On Fri, 2007-11-09 at 16:26 -0500, Trond Myklebust wrote:
> > #include <linux/sunrpc/svc.h>
> > #include <linux/nfsd/nfsd.h>
> > #include <linux/nfsd/cache.h>
> > +#include <linux/file.h>
> > #include <linux/mount.h>
> > #include <linux/workqueue.h>
> > #include <linux/smp_lock.h>
> > @@ -1303,7 +1304,7 @@ static inline void
> > nfs4_file_downgrade(struct file *filp, unsigned int share_access)
> > {
> > if (share_access & NFS4_SHARE_ACCESS_WRITE) {
> > - put_write_access(filp->f_path.dentry->d_inode);
> > + drop_file_write_access(filp);
> > filp->f_mode = (filp->f_mode | FMODE_READ) & ~FMODE_WRITE;
> > }
> > }
>
> Hmm... The NFS server may also try to 'upgrade' an open file request to
> a read/write request whenever the client issues a new OPEN request for
> WRITE using the same open_owner.
Can you point me to some code?

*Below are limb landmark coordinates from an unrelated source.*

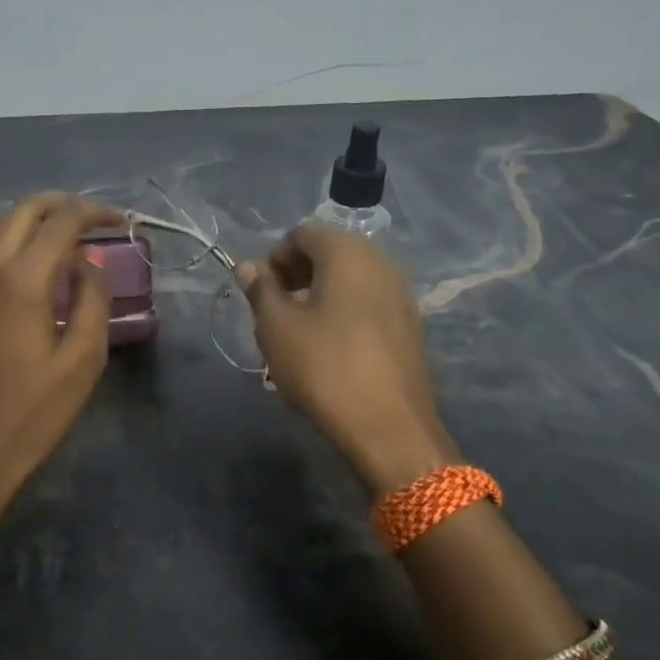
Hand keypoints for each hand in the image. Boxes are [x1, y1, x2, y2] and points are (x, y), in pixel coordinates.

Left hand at [0, 193, 119, 498]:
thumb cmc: (35, 411)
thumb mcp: (83, 358)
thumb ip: (92, 299)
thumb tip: (87, 263)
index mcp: (22, 280)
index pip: (61, 222)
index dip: (94, 212)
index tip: (120, 220)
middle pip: (23, 211)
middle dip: (61, 204)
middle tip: (93, 218)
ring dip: (34, 220)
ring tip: (66, 236)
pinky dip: (13, 241)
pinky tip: (33, 265)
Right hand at [239, 226, 457, 492]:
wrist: (388, 426)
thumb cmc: (323, 367)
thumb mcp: (276, 328)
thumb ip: (261, 290)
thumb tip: (249, 267)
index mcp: (347, 252)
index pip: (302, 233)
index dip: (274, 257)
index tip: (260, 292)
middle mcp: (380, 262)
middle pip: (330, 252)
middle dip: (297, 274)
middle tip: (275, 310)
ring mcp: (401, 294)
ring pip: (351, 279)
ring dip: (320, 294)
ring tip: (299, 332)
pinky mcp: (410, 325)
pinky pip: (369, 303)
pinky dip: (345, 312)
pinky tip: (331, 348)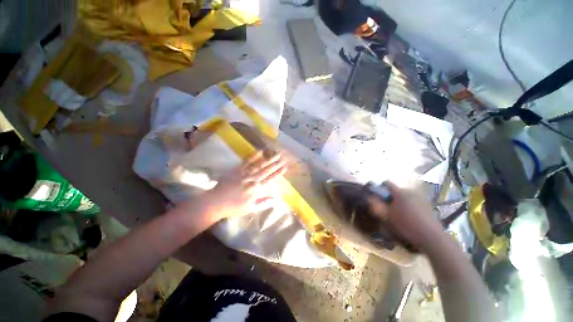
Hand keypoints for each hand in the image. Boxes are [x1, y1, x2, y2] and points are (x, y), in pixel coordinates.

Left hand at [205, 151, 286, 221]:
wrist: (215, 202)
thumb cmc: (233, 207)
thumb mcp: (249, 208)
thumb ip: (262, 201)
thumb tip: (274, 197)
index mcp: (257, 190)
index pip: (271, 180)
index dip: (279, 173)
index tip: (285, 167)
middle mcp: (253, 180)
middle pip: (267, 170)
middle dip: (277, 164)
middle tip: (285, 158)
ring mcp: (245, 174)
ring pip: (260, 165)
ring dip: (269, 159)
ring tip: (277, 153)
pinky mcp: (237, 169)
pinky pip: (247, 162)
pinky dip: (254, 156)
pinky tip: (260, 151)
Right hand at [367, 181, 444, 251]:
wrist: (431, 237)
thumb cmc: (406, 225)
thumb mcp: (387, 216)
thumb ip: (377, 205)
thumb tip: (369, 197)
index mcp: (400, 192)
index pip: (387, 183)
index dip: (380, 188)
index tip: (377, 196)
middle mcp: (410, 192)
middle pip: (396, 190)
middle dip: (390, 197)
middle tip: (388, 208)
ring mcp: (420, 198)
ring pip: (404, 196)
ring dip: (399, 202)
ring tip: (399, 214)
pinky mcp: (427, 205)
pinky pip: (413, 201)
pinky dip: (408, 206)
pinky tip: (410, 217)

I'll try and go fix it up.
> > diff -puN fs/pipe.c~fix-idmapd-bug fs/pipe.c
> > --- linux-2.6.git/fs/pipe.c~fix-idmapd-bug 2007-11-09 12:13:15.000000000 -0800
> > +++ linux-2.6.git-dave/fs/pipe.c 2007-11-09 12:13:15.000000000 -0800
> > @@ -959,13 +959,10 @@ struct file *create_write_pipe(void)
> > struct dentry *dentry;
> > struct qstr name = { .name = "" };
> >
> > - f = get_empty_filp();
> > - if (!f)
> > - return ERR_PTR(-ENFILE);
> > err = -ENFILE;
> > inode = get_pipe_inode();
> > if (!inode)
> > - goto err_file;
> > + goto err;
> >
> > err = -ENOMEM;
> > dentry = d_alloc(pipe_mnt->mnt_sb->s_root, &name);
> > @@ -980,13 +977,14 @@ struct file *create_write_pipe(void)
> > */
> > dentry->d_flags &= ~DCACHE_UNHASHED;
> > d_instantiate(dentry, inode);
> > - f->f_path.mnt = mntget(pipe_mnt);
> > - f->f_path.dentry = dentry;
> > +
> > + f = alloc_file(pipe_mnt, dentry, FMODE_WRITE, &write_pipe_fops);
> > + err = -ENFILE;
> > + if (!f)
> > + goto err_inode;
> > f->f_mapping = inode->i_mapping;
> >
> > f->f_flags = O_WRONLY;
> > - f->f_op = &write_pipe_fops;
> > - f->f_mode = FMODE_WRITE;
> > f->f_version = 0;
> >
> > return f;
> > @@ -994,8 +992,7 @@ struct file *create_write_pipe(void)
> > err_inode:
> > free_pipe_info(inode);
> > iput(inode);
> > - err_file:
> > - put_filp(f);
> > + err:
> > return ERR_PTR(err);
> > }
>
> Does RPC idmapd open a regular pipe too? I thought it only used
> rpc_pipefs?
No. I the the actual bug triggered by idmapd was from an eventpoll filp
that had been acquired through anon_inode_getfd(). I just noticed the
pipe code here could be another potential bug of the same type.